L'un des objectifs à moyen terme est de développer les échanges de données entre les véhicules et le réseau, à partir du moment où un assez grand nombre de voitures électriques rouleront sur les routes. Les bornes de recharge installées actuellement devront pouvoir plus tard être renforcées avec des technologies d'échanges de données pouvant s'intégrer à un réseau intelligent.

Intégrer 1 million de voitures électriques pour 2020 ne sera généralement pas un problème pour le réseau électrique, conclut le rapport. Dans les seuls cas où il existerait localement une très forte densité de voitures électriques, il pourrait y avoir un risque de surcharge obligeant les opérateurs à augmenter la capacité du réseau.

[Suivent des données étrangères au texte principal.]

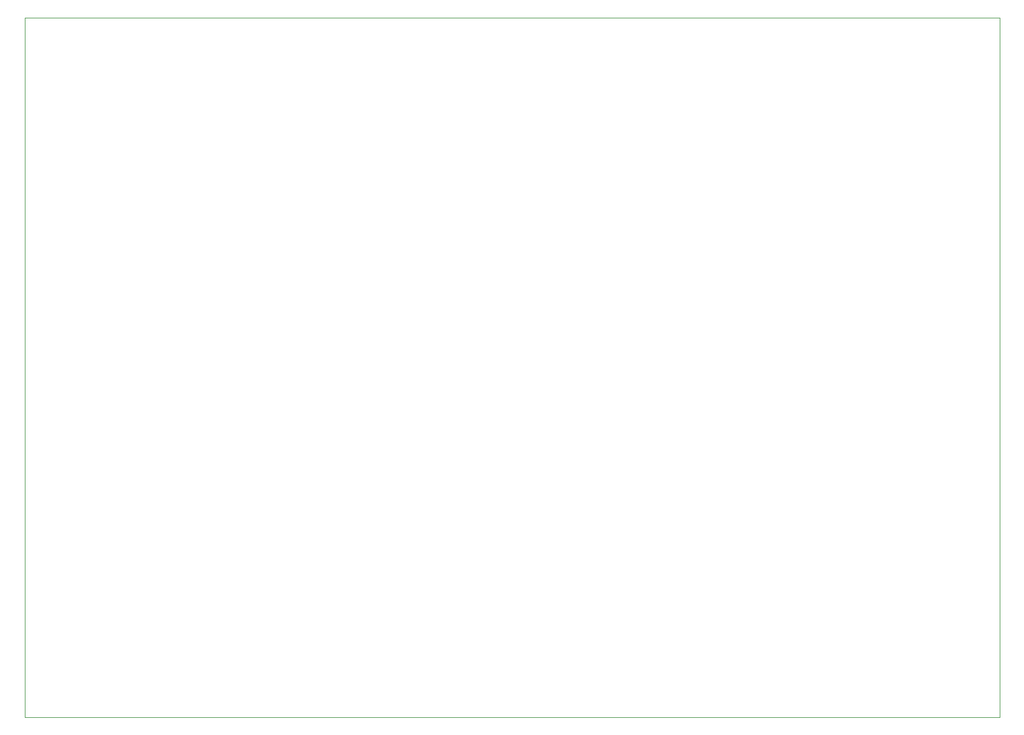
<source format=gbr>
%TF.GenerationSoftware,KiCad,Pcbnew,(6.0.0-0)*%
%TF.CreationDate,2022-08-19T02:12:03-04:00*%
%TF.ProjectId,CPU-MicrocodeEEPROM_Backplane,4350552d-4d69-4637-926f-636f64654545,rev?*%
%TF.SameCoordinates,Original*%
%TF.FileFunction,Profile,NP*%
%FSLAX46Y46*%
G04 Gerber Fmt 4.6, Leading zero omitted, Abs format (unit mm)*
G04 Created by KiCad (PCBNEW (6.0.0-0)) date 2022-08-19 02:12:03*
%MOMM*%
%LPD*%
G01*
G04 APERTURE LIST*
%TA.AperFunction,Profile*%
%ADD10C,0.100000*%
%TD*%
G04 APERTURE END LIST*
D10*
X101576544Y-26166044D02*
X241022544Y-26166044D01*
X241022544Y-26166044D02*
X241022544Y-126242044D01*
X241022544Y-126242044D02*
X101576544Y-126242044D01*
X101576544Y-126242044D02*
X101576544Y-26166044D01*
M02*

</source>
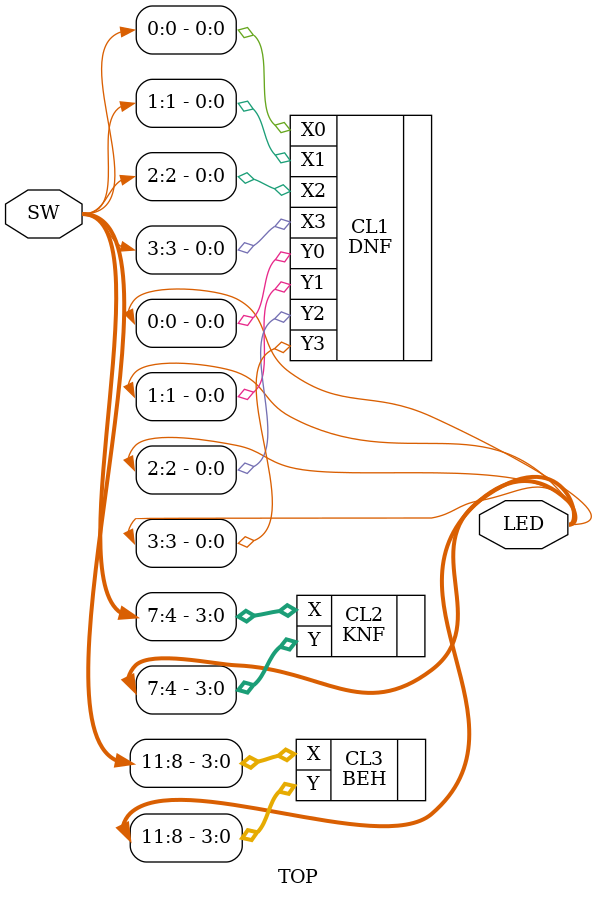
<source format=v>
`timescale 1ns / 1ps
module TOP(
    input [11:0] SW,
    output [11:0] LED
    );
	 	DNF CL1(
		.X0(SW[0]),
		.X1(SW[1]),
		.X2(SW[2]),
		.X3(SW[3]),
		.Y0(LED[0]),
		.Y1(LED[1]),
		.Y2(LED[2]),
		.Y3(LED[3]));
		
	KNF CL2(.X(SW[7:4]), .Y(LED[7:4]));
	BEH CL3(.X(SW[11:8]), .Y(LED[11:8]));


endmodule

</source>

Mise en place d'un smart grid

Cependant l'arrivée de nouvelles consommations, ainsi que la production d'énergie intermittente transforment fondamentalement le système énergétique et l'infrastructure ne peut le supporter que jusqu'à un certain degré.
?Installer des contrôles intelligents sur le réseau est nécessaire, pour s'assurer que les voitures électriques peuvent être alimentées par des énergies renouvelables?, selon Wolfgang Dehen, membre du conseil exécutif de Siemens et PDG de Siemens Energy Sector, prônant la mise en place rapide d'un réseau intelligent. Le groupe de travail recommande la mise en place d'incitations pour favoriser les investissements nécessaires.

Un million de voitures électriques consommeraient au plus 2 TWh d'électricité par an. Or, l'Allemagne devrait produire nettement plus que 100 TWh d'énergies renouvelables d'ici 2020, ce quoi, en théorie, faire rouler 50 millions de voitures électriques, calcule le groupe de travail.